-- Exercise goal --
With the listing in front of you, retype it exactly.
---------- Material supplied
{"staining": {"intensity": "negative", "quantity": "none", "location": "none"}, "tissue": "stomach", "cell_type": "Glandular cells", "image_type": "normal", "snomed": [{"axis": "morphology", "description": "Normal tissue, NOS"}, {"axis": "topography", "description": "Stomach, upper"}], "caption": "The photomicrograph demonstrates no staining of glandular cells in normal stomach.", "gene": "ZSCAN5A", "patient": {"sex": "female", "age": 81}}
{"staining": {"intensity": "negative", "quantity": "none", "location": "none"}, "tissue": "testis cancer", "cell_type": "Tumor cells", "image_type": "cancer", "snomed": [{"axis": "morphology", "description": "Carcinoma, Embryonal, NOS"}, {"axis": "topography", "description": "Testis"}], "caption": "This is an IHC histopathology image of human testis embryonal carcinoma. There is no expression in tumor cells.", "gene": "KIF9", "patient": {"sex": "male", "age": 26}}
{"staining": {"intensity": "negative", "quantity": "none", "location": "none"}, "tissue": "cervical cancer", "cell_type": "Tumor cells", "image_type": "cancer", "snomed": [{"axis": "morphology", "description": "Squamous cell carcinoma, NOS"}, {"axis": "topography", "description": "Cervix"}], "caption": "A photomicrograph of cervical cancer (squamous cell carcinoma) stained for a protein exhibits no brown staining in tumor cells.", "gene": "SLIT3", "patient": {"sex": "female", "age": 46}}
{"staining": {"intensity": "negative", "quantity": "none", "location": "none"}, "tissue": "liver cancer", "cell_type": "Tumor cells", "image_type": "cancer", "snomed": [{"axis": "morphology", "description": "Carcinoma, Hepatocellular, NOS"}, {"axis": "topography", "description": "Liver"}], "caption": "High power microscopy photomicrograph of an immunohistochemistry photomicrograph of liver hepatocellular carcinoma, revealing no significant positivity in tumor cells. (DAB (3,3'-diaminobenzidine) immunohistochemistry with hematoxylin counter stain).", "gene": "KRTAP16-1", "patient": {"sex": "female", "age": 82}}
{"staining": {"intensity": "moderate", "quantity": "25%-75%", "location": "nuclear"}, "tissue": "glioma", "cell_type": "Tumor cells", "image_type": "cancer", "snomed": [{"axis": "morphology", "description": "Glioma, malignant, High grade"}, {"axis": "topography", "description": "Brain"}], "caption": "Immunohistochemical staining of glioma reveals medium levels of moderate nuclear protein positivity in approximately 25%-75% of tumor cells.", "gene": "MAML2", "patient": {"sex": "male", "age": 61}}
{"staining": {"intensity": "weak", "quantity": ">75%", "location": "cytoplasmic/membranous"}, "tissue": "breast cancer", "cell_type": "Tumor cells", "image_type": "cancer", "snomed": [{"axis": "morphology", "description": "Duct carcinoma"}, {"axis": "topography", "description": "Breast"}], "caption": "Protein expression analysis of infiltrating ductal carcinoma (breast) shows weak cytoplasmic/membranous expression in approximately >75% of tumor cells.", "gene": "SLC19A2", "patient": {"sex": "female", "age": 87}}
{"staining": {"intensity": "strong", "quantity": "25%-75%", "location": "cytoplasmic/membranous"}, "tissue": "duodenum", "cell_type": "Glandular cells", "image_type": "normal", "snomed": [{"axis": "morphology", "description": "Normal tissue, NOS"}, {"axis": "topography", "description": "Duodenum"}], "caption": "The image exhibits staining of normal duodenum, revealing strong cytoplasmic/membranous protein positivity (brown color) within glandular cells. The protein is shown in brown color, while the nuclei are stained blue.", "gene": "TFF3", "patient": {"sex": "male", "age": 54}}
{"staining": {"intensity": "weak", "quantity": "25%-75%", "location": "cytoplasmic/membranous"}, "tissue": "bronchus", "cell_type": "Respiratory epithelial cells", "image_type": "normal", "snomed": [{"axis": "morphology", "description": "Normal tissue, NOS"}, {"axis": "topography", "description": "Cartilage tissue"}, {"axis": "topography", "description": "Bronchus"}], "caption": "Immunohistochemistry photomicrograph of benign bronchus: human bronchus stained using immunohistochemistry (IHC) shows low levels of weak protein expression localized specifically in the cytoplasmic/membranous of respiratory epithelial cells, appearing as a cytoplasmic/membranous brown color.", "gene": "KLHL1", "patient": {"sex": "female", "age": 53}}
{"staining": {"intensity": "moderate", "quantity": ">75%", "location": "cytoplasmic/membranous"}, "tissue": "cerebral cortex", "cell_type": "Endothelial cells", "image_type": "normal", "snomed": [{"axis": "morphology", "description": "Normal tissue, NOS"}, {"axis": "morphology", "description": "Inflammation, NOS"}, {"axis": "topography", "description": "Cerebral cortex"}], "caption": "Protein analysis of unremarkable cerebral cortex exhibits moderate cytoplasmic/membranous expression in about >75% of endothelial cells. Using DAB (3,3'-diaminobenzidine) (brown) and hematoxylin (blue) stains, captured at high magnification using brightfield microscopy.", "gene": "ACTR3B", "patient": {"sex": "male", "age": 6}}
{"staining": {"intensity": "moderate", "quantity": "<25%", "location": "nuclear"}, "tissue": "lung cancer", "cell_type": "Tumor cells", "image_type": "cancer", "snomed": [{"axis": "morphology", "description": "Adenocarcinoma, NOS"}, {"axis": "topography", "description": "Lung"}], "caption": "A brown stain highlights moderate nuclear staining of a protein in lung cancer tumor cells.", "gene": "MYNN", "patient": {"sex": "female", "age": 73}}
--------------------
-- Written answer --
{"staining": {"intensity": "negative", "quantity": "none", "location": "none"}, "tissue": "stomach", "cell_type": "Glandular cells", "image_type": "normal", "snomed": [{"axis": "morphology", "description": "Normal tissue, NOS"}, {"axis": "topography", "description": "Stomach, upper"}], "caption": "The photomicrograph demonstrates no staining of glandular cells in normal stomach.", "gene": "ZSCAN5A", "patient": {"sex": "female", "age": 81}}
{"staining": {"intensity": "negative", "quantity": "none", "location": "none"}, "tissue": "testis cancer", "cell_type": "Tumor cells", "image_type": "cancer", "snomed": [{"axis": "morphology", "description": "Carcinoma, Embryonal, NOS"}, {"axis": "topography", "description": "Testis"}], "caption": "This is an IHC histopathology image of human testis embryonal carcinoma. There is no expression in tumor cells.", "gene": "KIF9", "patient": {"sex": "male", "age": 26}}
{"staining": {"intensity": "negative", "quantity": "none", "location": "none"}, "tissue": "cervical cancer", "cell_type": "Tumor cells", "image_type": "cancer", "snomed": [{"axis": "morphology", "description": "Squamous cell carcinoma, NOS"}, {"axis": "topography", "description": "Cervix"}], "caption": "A photomicrograph of cervical cancer (squamous cell carcinoma) stained for a protein exhibits no brown staining in tumor cells.", "gene": "SLIT3", "patient": {"sex": "female", "age": 46}}
{"staining": {"intensity": "negative", "quantity": "none", "location": "none"}, "tissue": "liver cancer", "cell_type": "Tumor cells", "image_type": "cancer", "snomed": [{"axis": "morphology", "description": "Carcinoma, Hepatocellular, NOS"}, {"axis": "topography", "description": "Liver"}], "caption": "High power microscopy photomicrograph of an immunohistochemistry photomicrograph of liver hepatocellular carcinoma, revealing no significant positivity in tumor cells. (DAB (3,3'-diaminobenzidine) immunohistochemistry with hematoxylin counter stain).", "gene": "KRTAP16-1", "patient": {"sex": "female", "age": 82}}
{"staining": {"intensity": "moderate", "quantity": "25%-75%", "location": "nuclear"}, "tissue": "glioma", "cell_type": "Tumor cells", "image_type": "cancer", "snomed": [{"axis": "morphology", "description": "Glioma, malignant, High grade"}, {"axis": "topography", "description": "Brain"}], "caption": "Immunohistochemical staining of glioma reveals medium levels of moderate nuclear protein positivity in approximately 25%-75% of tumor cells.", "gene": "MAML2", "patient": {"sex": "male", "age": 61}}
{"staining": {"intensity": "weak", "quantity": ">75%", "location": "cytoplasmic/membranous"}, "tissue": "breast cancer", "cell_type": "Tumor cells", "image_type": "cancer", "snomed": [{"axis": "morphology", "description": "Duct carcinoma"}, {"axis": "topography", "description": "Breast"}], "caption": "Protein expression analysis of infiltrating ductal carcinoma (breast) shows weak cytoplasmic/membranous expression in approximately >75% of tumor cells.", "gene": "SLC19A2", "patient": {"sex": "female", "age": 87}}
{"staining": {"intensity": "strong", "quantity": "25%-75%", "location": "cytoplasmic/membranous"}, "tissue": "duodenum", "cell_type": "Glandular cells", "image_type": "normal", "snomed": [{"axis": "morphology", "description": "Normal tissue, NOS"}, {"axis": "topography", "description": "Duodenum"}], "caption": "The image exhibits staining of normal duodenum, revealing strong cytoplasmic/membranous protein positivity (brown color) within glandular cells. The protein is shown in brown color, while the nuclei are stained blue.", "gene": "TFF3", "patient": {"sex": "male", "age": 54}}
{"staining": {"intensity": "weak", "quantity": "25%-75%", "location": "cytoplasmic/membranous"}, "tissue": "bronchus", "cell_type": "Respiratory epithelial cells", "image_type": "normal", "snomed": [{"axis": "morphology", "description": "Normal tissue, NOS"}, {"axis": "topography", "description": "Cartilage tissue"}, {"axis": "topography", "description": "Bronchus"}], "caption": "Immunohistochemistry photomicrograph of benign bronchus: human bronchus stained using immunohistochemistry (IHC) shows low levels of weak protein expression localized specifically in the cytoplasmic/membranous of respiratory epithelial cells, appearing as a cytoplasmic/membranous brown color.", "gene": "KLHL1", "patient": {"sex": "female", "age": 53}}
{"staining": {"intensity": "moderate", "quantity": ">75%", "location": "cytoplasmic/membranous"}, "tissue": "cerebral cortex", "cell_type": "Endothelial cells", "image_type": "normal", "snomed": [{"axis": "morphology", "description": "Normal tissue, NOS"}, {"axis": "morphology", "description": "Inflammation, NOS"}, {"axis": "topography", "description": "Cerebral cortex"}], "caption": "Protein analysis of unremarkable cerebral cortex exhibits moderate cytoplasmic/membranous expression in about >75% of endothelial cells. Using DAB (3,3'-diaminobenzidine) (brown) and hematoxylin (blue) stains, captured at high magnification using brightfield microscopy.", "gene": "ACTR3B", "patient": {"sex": "male", "age": 6}}
{"staining": {"intensity": "moderate", "quantity": "<25%", "location": "nuclear"}, "tissue": "lung cancer", "cell_type": "Tumor cells", "image_type": "cancer", "snomed": [{"axis": "morphology", "description": "Adenocarcinoma, NOS"}, {"axis": "topography", "description": "Lung"}], "caption": "A brown stain highlights moderate nuclear staining of a protein in lung cancer tumor cells.", "gene": "MYNN", "patient": {"sex": "female", "age": 73}}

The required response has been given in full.